Last year, in November and December, we successfully handled over 40% more simultaneous video appointments than were due to take place at 4pm yesterday. Nonetheless, an outage was caused by the performance of a single page, causing one of our servers to hit capacity. This meant that traffic was directed to the other servers and it was this additional traffic which then brought down those servers in a domino effect. Initial attempts to bring the servers back up were thwarted by each server, as it came online, being met by the level of traffic normally served by multiple servers in our web-tier, knocking it offline again.
The system is designed to load everything required to attend all of a teacher or parent’s video calls when they access their video call page. This means that the only parents or teachers affected were those who were not already on the video call page before the outage started. Those that were already on the Video Call page could continue to move from one appointment to the next without requiring contact with SchoolCloud servers.
The page in question was the My Bookings page for teachers, which teachers are taken to after they log in. Once this page was identified as the cause, we blocked access to it in order to relieve pressure on our infrastructure. This brought the system back online at 4:36pm, albeit without the ability for teachers to login. Meanwhile our development team worked to urgently update the My Bookings page to reduce the computation involved. This update was made live at 5:04pm and restored the ability for teachers to login and connect to video calls.

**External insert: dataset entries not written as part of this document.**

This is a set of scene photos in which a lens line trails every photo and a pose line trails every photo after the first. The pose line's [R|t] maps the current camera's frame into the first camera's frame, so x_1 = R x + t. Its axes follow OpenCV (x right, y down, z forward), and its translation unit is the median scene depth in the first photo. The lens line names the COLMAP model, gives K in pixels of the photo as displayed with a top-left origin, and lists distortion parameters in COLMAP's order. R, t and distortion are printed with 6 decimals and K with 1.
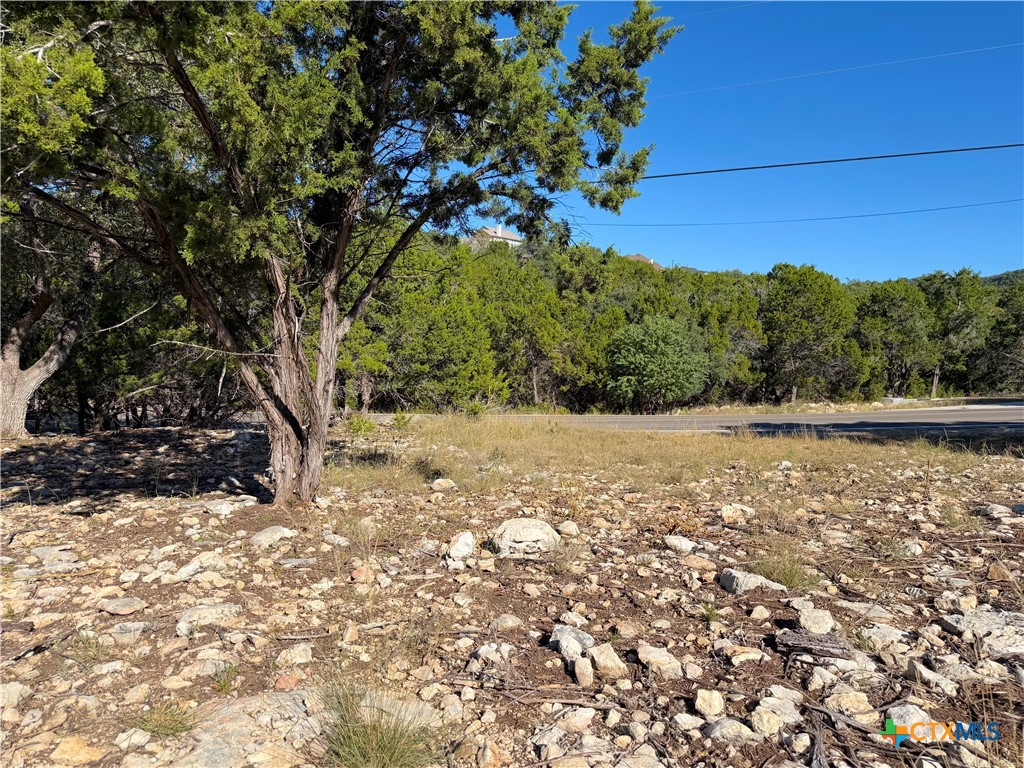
lens RADIAL K [[719.1, 0, 512.0], [0, 719.1, 384.0], [0, 0, 1]] dist [0.125176, -0.145880]
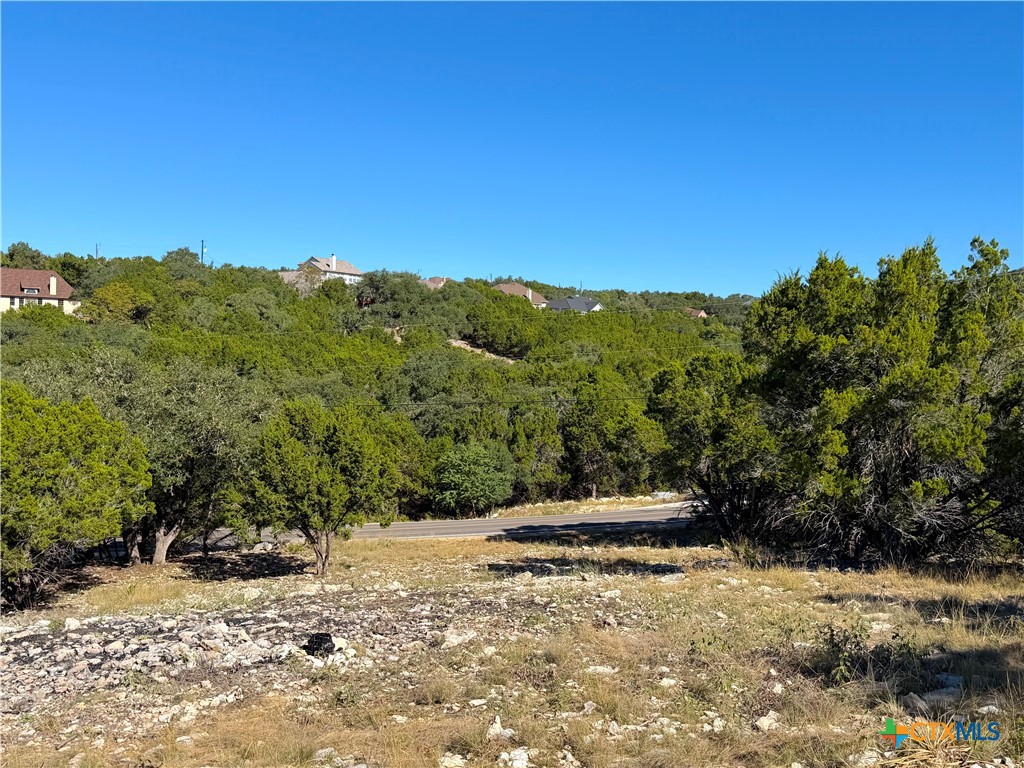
lens RADIAL K [[1070.0, 0, 512.0], [0, 1070.0, 384.0], [0, 0, 1]] dist [0.112630, -0.004584]
pose [[0.988471, -0.031300, 0.148140, -0.013464], [0.038633, 0.998153, -0.046886, -0.095462], [-0.146399, 0.052069, 0.987854, -0.856252]]
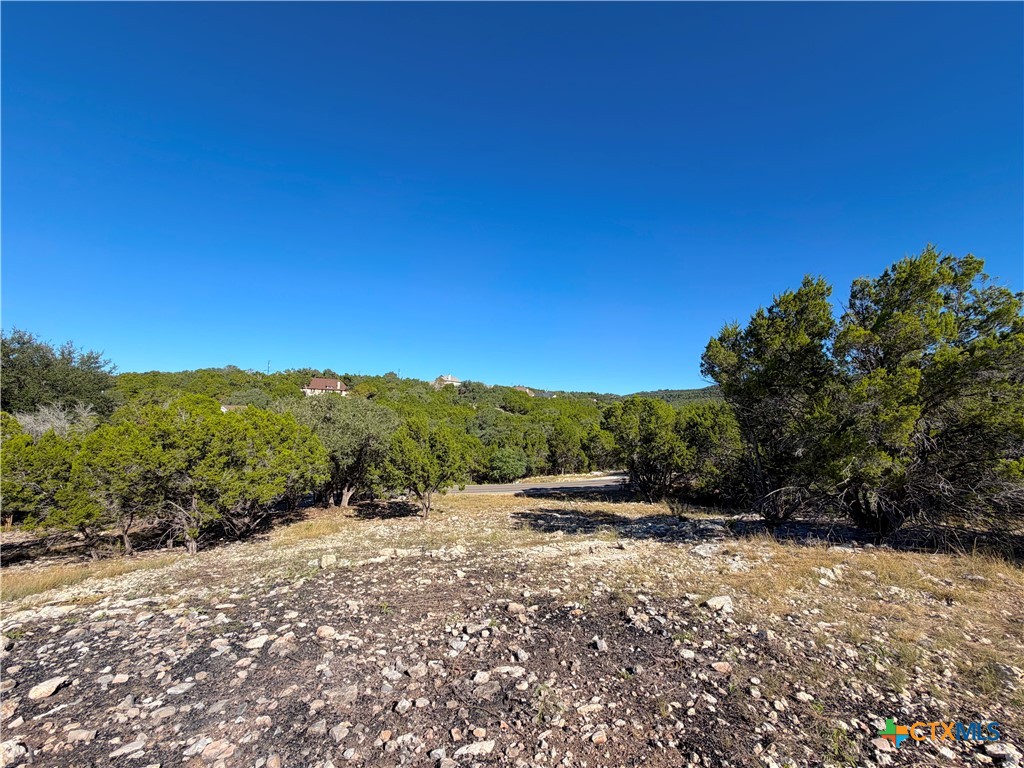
lens RADIAL K [[409.6, 0, 510.9], [0, 409.6, 381.7], [0, 0, 1]] dist [0.018899, -0.000034]
pose [[0.991322, -0.009159, 0.131138, 0.006996], [0.030480, 0.986399, -0.161520, -0.078599], [-0.127875, 0.164115, 0.978118, -0.545696]]
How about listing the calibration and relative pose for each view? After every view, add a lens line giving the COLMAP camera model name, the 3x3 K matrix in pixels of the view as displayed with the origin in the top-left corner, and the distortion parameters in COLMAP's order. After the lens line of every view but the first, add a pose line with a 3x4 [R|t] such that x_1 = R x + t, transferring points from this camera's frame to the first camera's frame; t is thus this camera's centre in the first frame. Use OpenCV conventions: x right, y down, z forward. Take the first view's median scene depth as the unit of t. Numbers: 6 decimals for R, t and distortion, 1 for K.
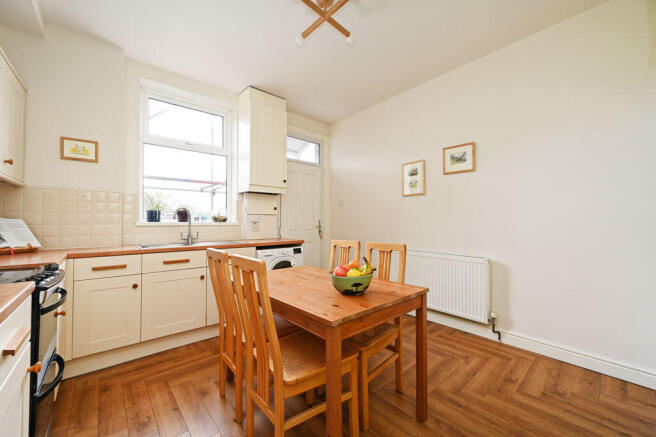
lens RADIAL K [[257.4, 0, 327.8], [0, 257.4, 218.3], [0, 0, 1]] dist [-0.001376, -0.000053]
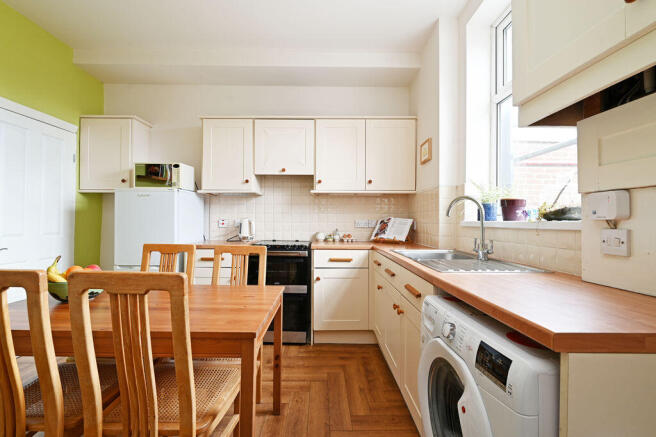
lens RADIAL K [[300.0, 0, 328.6], [0, 300.0, 219.4], [0, 0, 1]] dist [0.000544, 0.000022]
pose [[-0.637974, -0.000344, -0.770058, 0.240094], [-0.004429, 0.999985, 0.003223, 0.011573], [0.770045, 0.005467, -0.637966, 1.686529]]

At SchoolCloud we firmly believe virtual parents’ evenings are the future, so in November we started the provisioning process to put in place significant additional capacity to the servers on our web-tier. Regretfully, this additional capacity had not been brought online in time for yesterday. Despite a single page being the culprit, we have no doubt this additional capacity would have helped. We’ve therefore accelerated this so that it will be online by next week. Combined with a performance improvement to the teacher’s My Bookings page, we’re confident that we will not see any repeat of this issue. We will continue to monitor loads on all aspects of our infrastructure during parents’ evenings to ensure we have sufficient capacity to handle rapid growth.
We also recognise that communication is of utmost importance, to help you stay informed during the course of any outage, so that you can advise teachers & parents of what actions may be needed. We can do better, and are making internal changes to give additional SchoolCloud employees access to our communication platforms in order to post status updates quicker and more frequently. In addition, we intend to launch a status page in the near future, hosted by an external provider so that any internal issues will not affect our ability to keep you informed.
Please accept my personal apologies for any hassle or inconvenience caused by this outage. Believe me, this is the last thing we’d want to happen. Ultimately we are here to help schools and wouldn’t be here without you. I know from all the positive comments from parents & teachers how much they’ve enjoyed using the video capability we developed in March last year to keep in touch with their child’s educational progress.
In the meantime, if your school decided to cancel their evening, and wishes to reschedule it to a later date, you can easily do so by following this guide: Changing the date of an Evening.
Finally, if you wish to share a statement from ourselves to parents, please feel free to use the below:
“SchoolCloud provides parents’ evening software to over 5,000 schools, and experienced an outage on 14th January affecting the parents & teachers accessing video calls at that time. An update to the system in December caused a web page to perform slowly and this ultimately took the system offline. This wasn’t up to the high standard of service that schools expect of us, nor that we expect of ourselves. We have already made changes, and continue to take further steps to ensure that you can continue to enjoy this new format of parents’ evenings.”